Open zachary-foster opened 7 years ago
this might cause a problem when one genus names is used for multiple genera.
does this mean many genera in different higher taxonomic groups? e.g., the same genus name in plants and animals?
Yea, like "Achlya", which is a moth and an oomycete.
possible to allow user to give a higher taxon group ?
That would work well when the user is only looking at one Kingdom, which I expect is usually the case. I think that would have to be handled by taxize
though, since if there are multiple matches, only one can be returned. If there was a variant on taxize::classification
that returned the taxonomy of all matches, perhaps with an additional column of numbers to specify which match each rank belonged to, then that could be implemented in taxa
.
If there was a variant on
taxize::classification
that returned the taxonomy of all matches, perhaps with an additional column of numbers to specify which match each rank belonged to
there is the concept in taxize::get_*
functions to get all results when > 1 result - and not go through the prompt - but taxize::classification
has no equivalent.
though perhaps this is close enough: use get_*
to get any number of taxon IDs, then pass to classification
, optionally bind classifications together
or does that not do what's needed for this?
I think that would work. Could add an option to taxize::classification
named all_matches = TRUE
that returns that output format. Probably should always have that extra column if TRUE
, even if only one match is returned so the format is consistent.
Which thing would work?
there is the concept in taxize::get_* functions to get all results when > 1 result - and not go through the prompt - but taxize::classification has no equivalent.

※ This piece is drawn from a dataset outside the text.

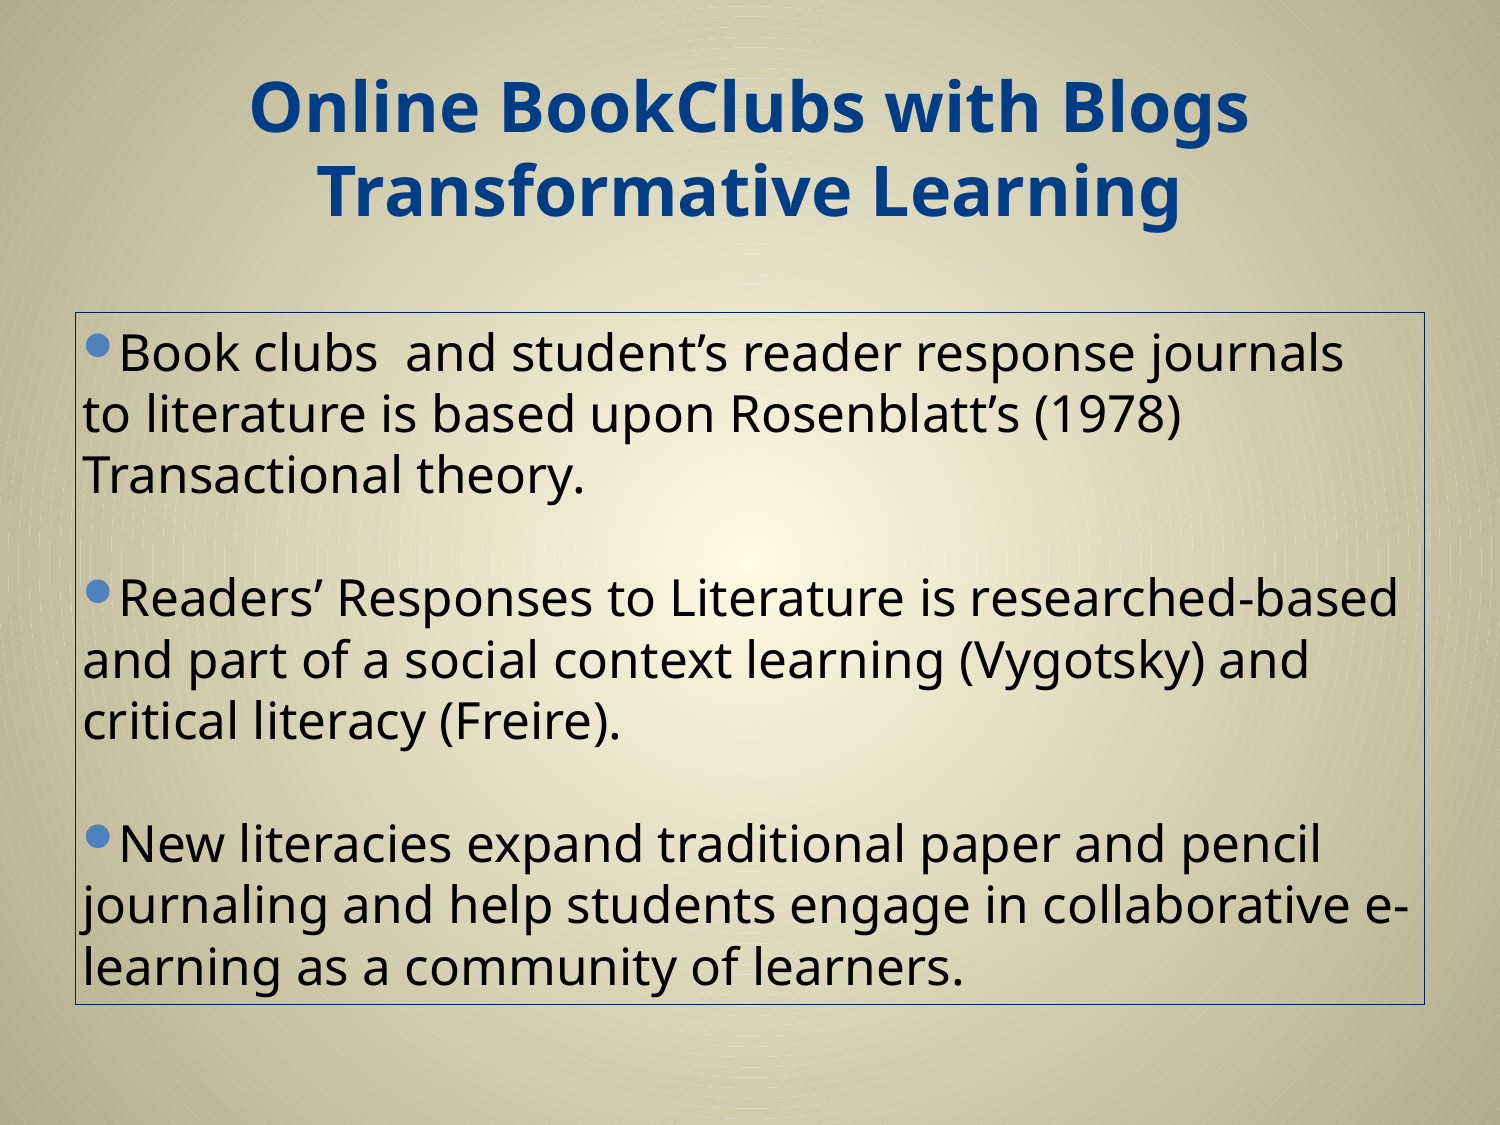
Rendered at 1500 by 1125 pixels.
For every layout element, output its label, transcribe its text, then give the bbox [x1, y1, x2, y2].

Sorry for the vagueness. Looking at the code, it looks like taxize::get_*
are called when a taxon name is supplied and they handle the prompting of the user. An argument could be added to classification
that allows for multiple returns from taxize::get_*
without a prompt, looks up the classification of each, and then rbinds them together with an extra column with the matching taxon ID.
Thanks for clarification.
Sounds good up to the point of rbinding together - that would mean a departure from the output format in other cases - and I'd rather not have variable output formats
opened an issue in taxize
to explore there https://github.com/ropensci/taxize/issues/628
- and I'd rather not have variable output formats
Yea, variable output formats are not great
Often, there are many species in a data set sharing a genus. When looking up the taxonomy from taxon names, it is inefficient to use the full name in many cases since that taxonomy of many species can be inferred from a single query of the genus. Also, sometimes a genus is in a database while a species is not. However, this might cause a problem when one genus names is used for multiple genera.